==== EXCERPT PROVIDED ====
It was the third time the sign had been replaced.
Credit: Special to the Clarion Ledger
The Emmett Till historical marker that designates the location where the Chicago teen's body was recovered from the Tallahatchie River has once again been defeated, this time with bullets.

Just 35 days after a bullet-riddled Emmett Till sign was replaced, it has been shot again.

If the Emmett Till Memorial Commission were to replace the sign again, it would mark the fourth time it has been replaced.

The sign marks where Emmett Till's body was recovered from the Tallahatchie River.

Ever since the state began to memorialize Till, first with the naming of a highway after him in 2005, signs commemorating him have been frequent targets of vandalism.

The riverside marker at Graball Landing is the final site on the Civil Rights Driving Tour in Tallahatchie County.

"The Emmett Till Interpretive Center is committed to seeing the sign replaced," said co-founder Patrick Weems. "We have already begun plans to replace the sign and have notified local law enforcement about the vandalism.

"Our mission is to continue to tell the truth as it concerns the Emmett Till story. We are saddened by these events but are unwavering in our commitment to truth and racial reconciliation."
====
* **PROBLEMS TO WORK ON**:
**a.** Answer these questions using the Emmett Till marker article above:
(i) How many days after its replacement was the sign shot again?
(ii) In what year was a highway first named after Till?
(iii) At what location does the riverside marker stand?
**b.** Continue the Emmett Till marker article above, beginning right after its final sentence.
==== EXTRACTED ENTRIES ====
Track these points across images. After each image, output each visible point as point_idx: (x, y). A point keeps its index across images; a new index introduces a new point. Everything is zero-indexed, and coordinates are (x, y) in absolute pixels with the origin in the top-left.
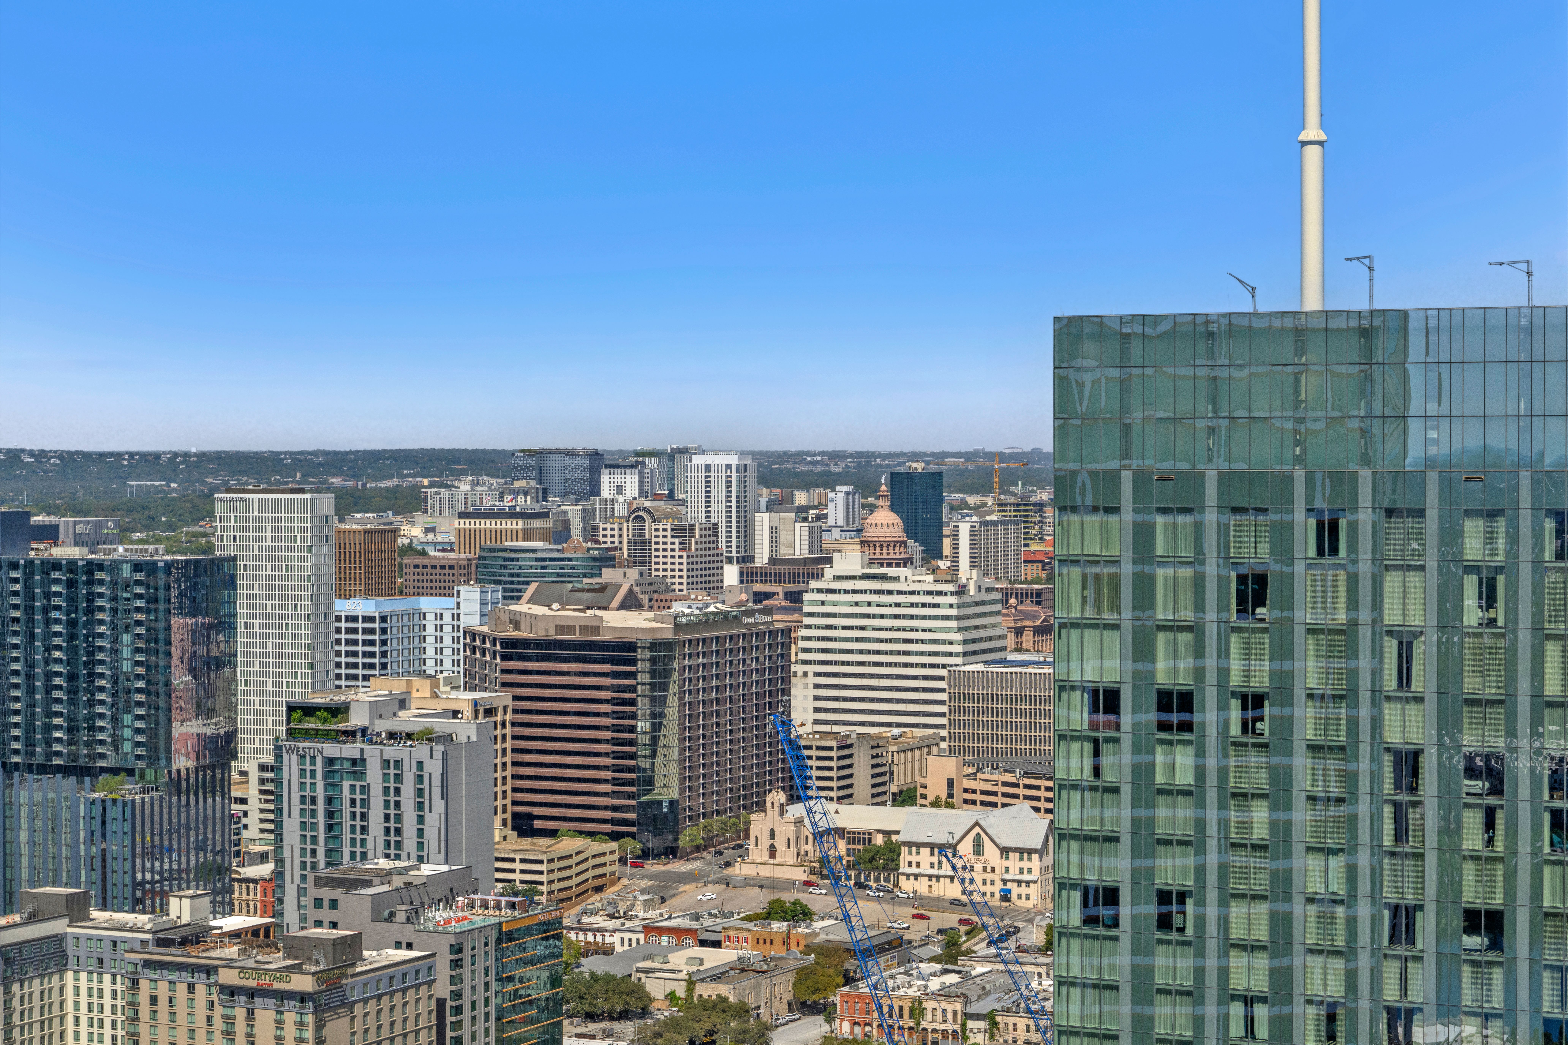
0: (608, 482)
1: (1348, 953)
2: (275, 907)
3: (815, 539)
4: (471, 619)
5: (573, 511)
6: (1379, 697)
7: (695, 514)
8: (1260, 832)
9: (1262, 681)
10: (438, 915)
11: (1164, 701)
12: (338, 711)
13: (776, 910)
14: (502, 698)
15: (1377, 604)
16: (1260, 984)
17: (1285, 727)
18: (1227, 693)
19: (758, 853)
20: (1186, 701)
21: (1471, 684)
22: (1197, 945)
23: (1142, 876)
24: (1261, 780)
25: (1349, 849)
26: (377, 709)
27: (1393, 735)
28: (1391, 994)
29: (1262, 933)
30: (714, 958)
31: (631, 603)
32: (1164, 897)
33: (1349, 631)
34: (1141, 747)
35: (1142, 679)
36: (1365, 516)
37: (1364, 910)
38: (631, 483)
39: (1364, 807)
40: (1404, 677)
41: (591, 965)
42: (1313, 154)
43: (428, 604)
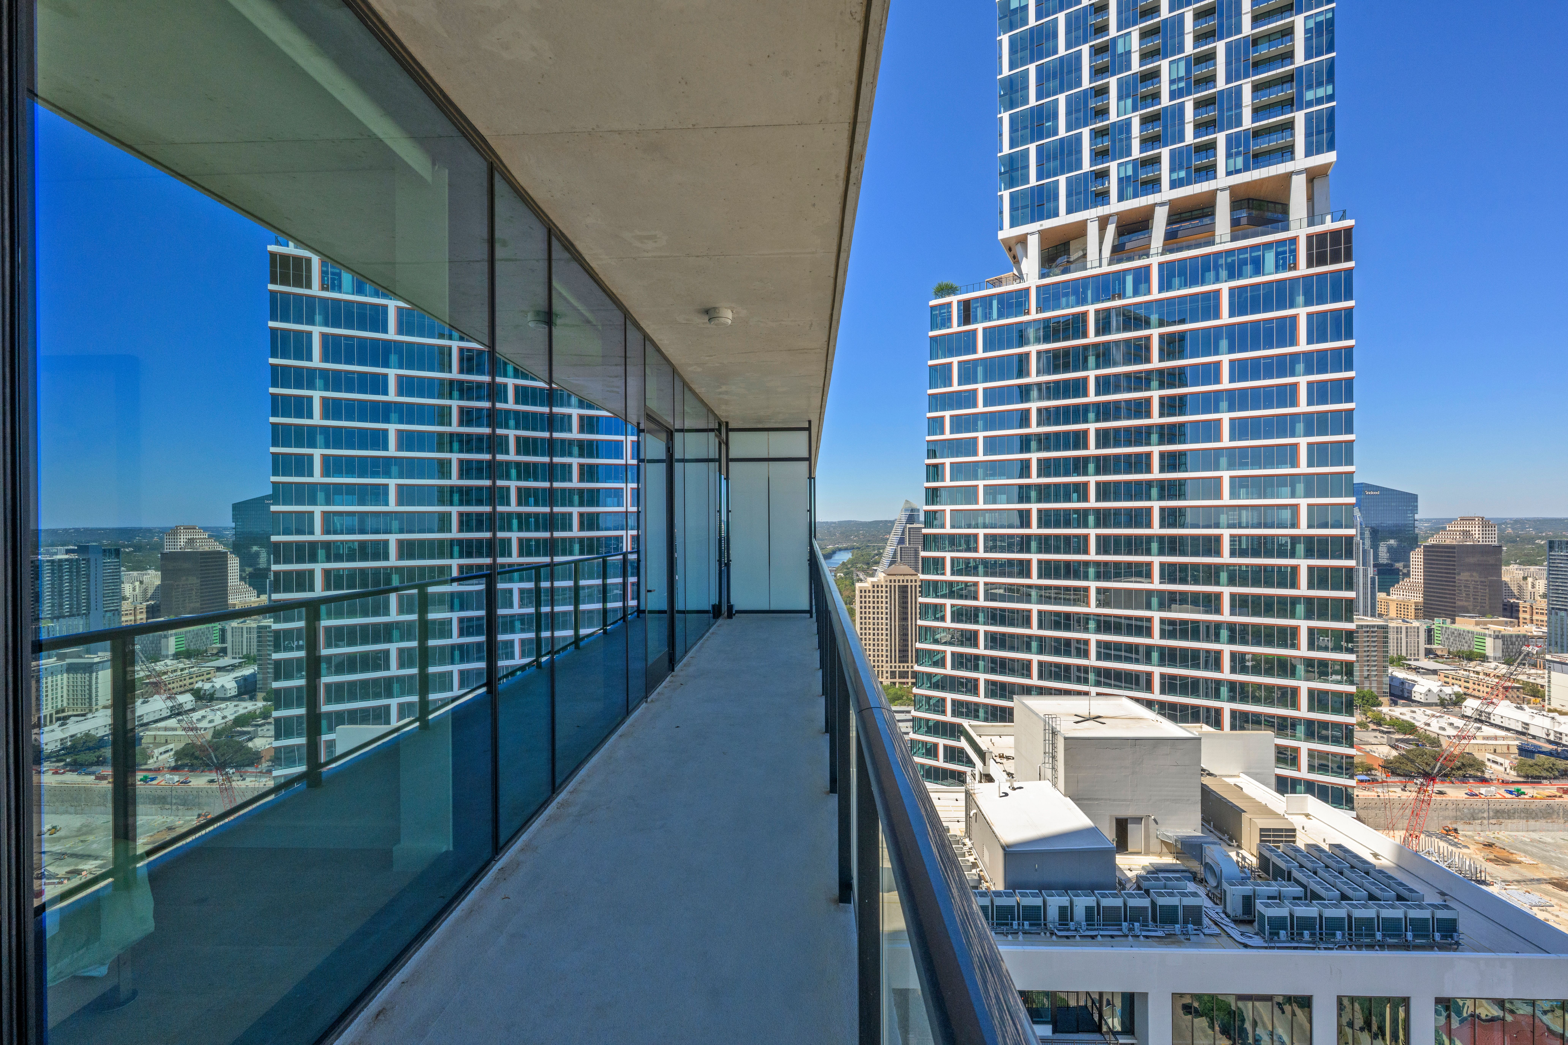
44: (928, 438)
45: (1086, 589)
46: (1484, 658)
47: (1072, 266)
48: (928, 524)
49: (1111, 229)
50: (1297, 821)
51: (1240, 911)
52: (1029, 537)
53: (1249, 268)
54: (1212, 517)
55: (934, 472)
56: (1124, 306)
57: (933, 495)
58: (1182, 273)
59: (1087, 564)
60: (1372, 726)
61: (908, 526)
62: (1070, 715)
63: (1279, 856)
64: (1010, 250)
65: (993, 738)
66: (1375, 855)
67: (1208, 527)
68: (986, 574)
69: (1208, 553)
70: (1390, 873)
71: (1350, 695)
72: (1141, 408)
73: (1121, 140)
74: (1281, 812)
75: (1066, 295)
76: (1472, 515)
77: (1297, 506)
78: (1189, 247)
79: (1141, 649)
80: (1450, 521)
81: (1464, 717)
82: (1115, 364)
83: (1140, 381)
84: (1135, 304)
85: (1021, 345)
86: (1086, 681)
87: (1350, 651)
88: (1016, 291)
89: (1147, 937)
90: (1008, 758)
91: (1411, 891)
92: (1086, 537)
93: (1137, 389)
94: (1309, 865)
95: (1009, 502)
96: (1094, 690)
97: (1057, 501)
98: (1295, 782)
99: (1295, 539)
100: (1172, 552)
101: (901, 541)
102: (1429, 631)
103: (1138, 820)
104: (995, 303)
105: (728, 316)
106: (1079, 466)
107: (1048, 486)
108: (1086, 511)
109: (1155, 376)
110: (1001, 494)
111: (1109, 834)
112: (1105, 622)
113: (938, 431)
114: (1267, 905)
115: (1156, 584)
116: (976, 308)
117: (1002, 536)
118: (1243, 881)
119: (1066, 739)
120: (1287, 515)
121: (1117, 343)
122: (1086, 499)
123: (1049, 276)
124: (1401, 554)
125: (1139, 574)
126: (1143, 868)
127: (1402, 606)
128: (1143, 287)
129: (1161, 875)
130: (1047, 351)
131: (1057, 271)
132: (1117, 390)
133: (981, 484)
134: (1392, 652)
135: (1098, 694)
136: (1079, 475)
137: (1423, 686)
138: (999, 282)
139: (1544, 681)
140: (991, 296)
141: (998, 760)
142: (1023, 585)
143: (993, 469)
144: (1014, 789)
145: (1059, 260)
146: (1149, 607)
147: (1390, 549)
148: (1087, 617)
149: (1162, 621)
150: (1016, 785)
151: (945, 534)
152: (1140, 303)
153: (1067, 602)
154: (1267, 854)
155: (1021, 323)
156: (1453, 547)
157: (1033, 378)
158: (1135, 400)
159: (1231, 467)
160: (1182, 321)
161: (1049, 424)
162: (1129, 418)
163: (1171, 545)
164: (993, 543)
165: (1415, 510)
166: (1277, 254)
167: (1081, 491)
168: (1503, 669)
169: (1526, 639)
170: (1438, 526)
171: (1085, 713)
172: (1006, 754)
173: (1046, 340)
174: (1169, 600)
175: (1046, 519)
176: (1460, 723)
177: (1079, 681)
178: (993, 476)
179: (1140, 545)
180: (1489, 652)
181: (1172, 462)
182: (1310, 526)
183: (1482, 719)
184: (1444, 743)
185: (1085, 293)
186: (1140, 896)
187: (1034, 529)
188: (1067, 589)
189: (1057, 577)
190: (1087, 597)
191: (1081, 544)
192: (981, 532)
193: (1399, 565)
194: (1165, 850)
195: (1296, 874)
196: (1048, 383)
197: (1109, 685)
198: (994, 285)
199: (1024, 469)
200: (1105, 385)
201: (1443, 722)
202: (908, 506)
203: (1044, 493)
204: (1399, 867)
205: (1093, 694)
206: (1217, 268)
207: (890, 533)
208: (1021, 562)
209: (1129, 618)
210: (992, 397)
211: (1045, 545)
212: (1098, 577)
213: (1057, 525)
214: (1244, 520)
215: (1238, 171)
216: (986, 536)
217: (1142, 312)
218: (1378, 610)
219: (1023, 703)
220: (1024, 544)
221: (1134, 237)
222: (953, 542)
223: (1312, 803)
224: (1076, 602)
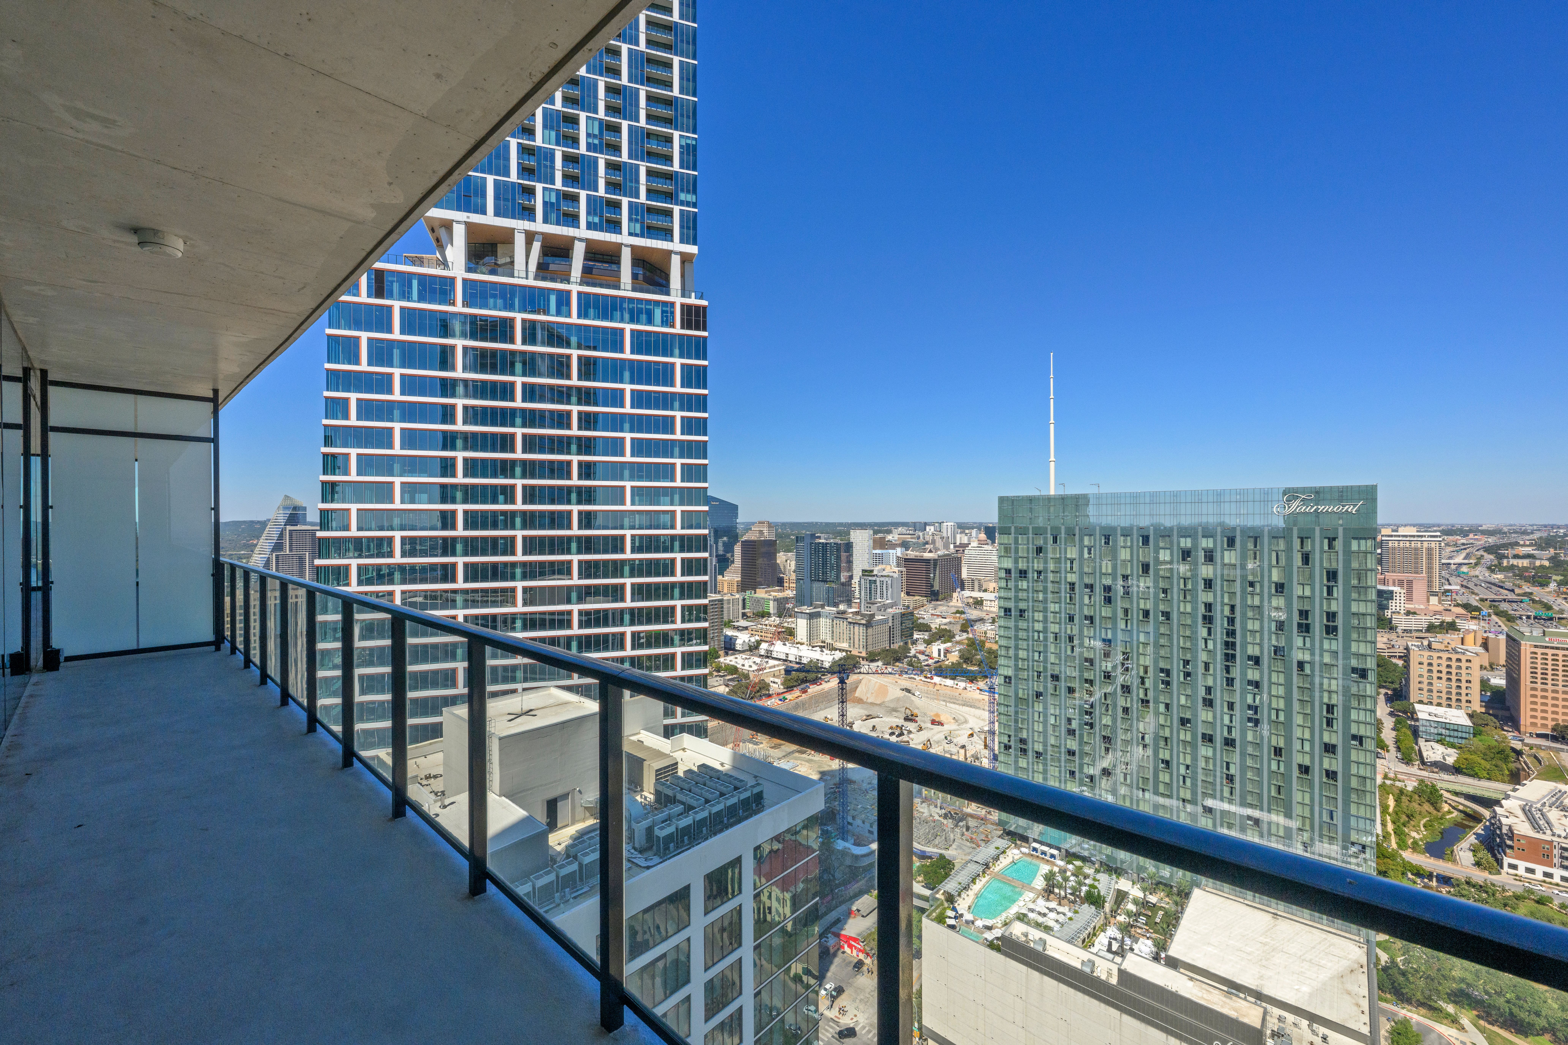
0: (928, 528)
1: (1060, 623)
2: (860, 607)
3: (969, 540)
4: (899, 554)
5: (921, 534)
6: (1066, 572)
7: (945, 535)
8: (1041, 598)
9: (1041, 568)
10: (890, 610)
11: (1021, 572)
12: (872, 571)
13: (957, 612)
14: (904, 569)
15: (1066, 553)
16: (1041, 629)
17: (1046, 578)
18: (1034, 571)
19: (954, 600)
20: (1025, 572)
21: (1086, 570)
22: (1028, 620)
23: (1016, 607)
24: (1041, 588)
25: (1060, 603)
26: (879, 571)
27: (1069, 580)
28: (1069, 632)
29: (1041, 619)
30: (945, 621)
31: (930, 551)
32: (1021, 611)
33: (1060, 558)
34: (1016, 581)
35: (1016, 568)
36: (1063, 535)
37: (1063, 615)
38: (932, 528)
39: (1063, 594)
40: (1072, 568)
41: (921, 621)
42: (1052, 464)
43: (891, 551)
44: (326, 422)
45: (513, 590)
46: (769, 615)
47: (500, 270)
48: (324, 525)
49: (537, 246)
50: (678, 755)
51: (644, 842)
52: (454, 539)
53: (644, 317)
54: (617, 520)
55: (331, 463)
56: (549, 322)
57: (330, 491)
58: (596, 307)
59: (514, 565)
60: (715, 673)
61: (289, 528)
62: (503, 715)
63: (668, 787)
64: (433, 230)
65: (418, 760)
66: (722, 764)
67: (615, 528)
68: (403, 582)
69: (615, 551)
70: (731, 773)
71: (705, 653)
72: (563, 420)
73: (546, 166)
74: (668, 752)
75: (494, 296)
76: (763, 520)
77: (675, 511)
78: (601, 286)
79: (562, 641)
80: (753, 524)
81: (761, 656)
82: (540, 375)
83: (562, 395)
84: (558, 323)
85: (445, 335)
86: (514, 680)
87: (705, 620)
88: (441, 277)
89: (575, 898)
90: (435, 777)
91: (742, 781)
92: (513, 539)
93: (560, 402)
94: (686, 786)
95: (430, 502)
96: (519, 686)
97: (484, 502)
98: (674, 726)
99: (673, 537)
100: (588, 551)
101: (278, 547)
102: (744, 600)
103: (565, 796)
104: (415, 283)
105: (177, 247)
106: (506, 468)
107: (474, 486)
108: (513, 513)
109: (574, 392)
110: (421, 492)
111: (541, 817)
112: (531, 619)
113: (340, 415)
114: (662, 829)
115: (576, 580)
116: (392, 282)
117: (422, 538)
118: (645, 817)
119: (500, 739)
120: (668, 518)
121: (542, 355)
122: (513, 501)
123: (475, 272)
124: (729, 547)
125: (560, 572)
126: (571, 837)
127: (730, 584)
128: (564, 309)
129: (585, 837)
130: (474, 349)
131: (484, 269)
132: (542, 400)
133: (397, 481)
134: (726, 619)
135: (524, 690)
136: (506, 477)
137: (742, 639)
138: (420, 262)
139: (793, 626)
140: (411, 275)
141: (424, 782)
142: (446, 591)
143: (412, 465)
144: (445, 807)
145: (487, 259)
146: (569, 602)
147: (724, 543)
148: (514, 617)
149: (580, 612)
150: (447, 802)
151: (351, 538)
152: (563, 324)
153: (494, 604)
154: (660, 788)
155: (446, 312)
156: (754, 541)
157: (459, 373)
158: (558, 411)
159: (632, 478)
160: (595, 349)
161: (476, 424)
162: (552, 427)
163: (587, 545)
164: (412, 547)
165: (736, 516)
166: (663, 312)
167: (508, 493)
168: (778, 621)
169: (787, 600)
170: (748, 527)
171: (518, 710)
172: (433, 773)
173: (473, 337)
174: (586, 593)
175: (472, 521)
176: (758, 660)
177: (505, 680)
178: (412, 472)
179: (561, 545)
180: (772, 611)
181: (587, 470)
182: (683, 528)
183: (768, 656)
184: (751, 676)
185: (512, 298)
186: (569, 863)
187: (460, 531)
188: (495, 591)
189: (485, 579)
190: (514, 597)
191: (508, 546)
192: (398, 535)
193: (729, 555)
194: (588, 814)
195: (679, 797)
196: (474, 381)
197: (534, 680)
198: (413, 263)
199: (447, 467)
200: (530, 393)
201: (750, 662)
202: (288, 502)
203: (470, 494)
204: (734, 767)
205: (520, 690)
206: (622, 310)
207: (258, 537)
208: (444, 566)
209: (552, 613)
210: (410, 385)
211: (472, 546)
212: (524, 577)
213: (484, 527)
214: (637, 523)
215: (636, 235)
216: (403, 539)
217: (564, 332)
218: (719, 588)
219: (454, 714)
220: (448, 546)
221: (557, 260)
222: (359, 547)
223: (687, 739)
224: (503, 604)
====
* **RESULTS BY TASK**:
**a.**
(i) 35 days
(ii) 2005
(iii) Graball Landing

**b.**
The state historical marker remembering the Ku Klux Klan’s 1964 killings of three civil rights workers has suffered a similar fate — repeatedly torn down and vandalized.

Six months after the commission installed the first sign, it disappeared.

Dave Tell, author of the upcoming book, “Remembering Emmett Till,” said tire tracks leading from the site to the riverbank led Sheriff William Brewer to conclude that the sign had been tossed into the Tallahatchie River, just as Till’s body was — “an irony not lost on the local black community.”

Not long after installing a second sign in 2013, the sign was riddled with bullets.

Tell said he believes it is best to leave the sign, rather than replace it.

“The bullet holes bear eloquent witness to the fact that work remains to be done,” he said, “that the memory of Till’s murder still cuts a rift through the heart of the modern day Delta.”

Alvin Sykes, president of the Emmett Till Justice Campaign, agreed that the sign should remain as it is.

"The sign going back up is a sign of progress," he said. "The bullets are showing how much further we need to go."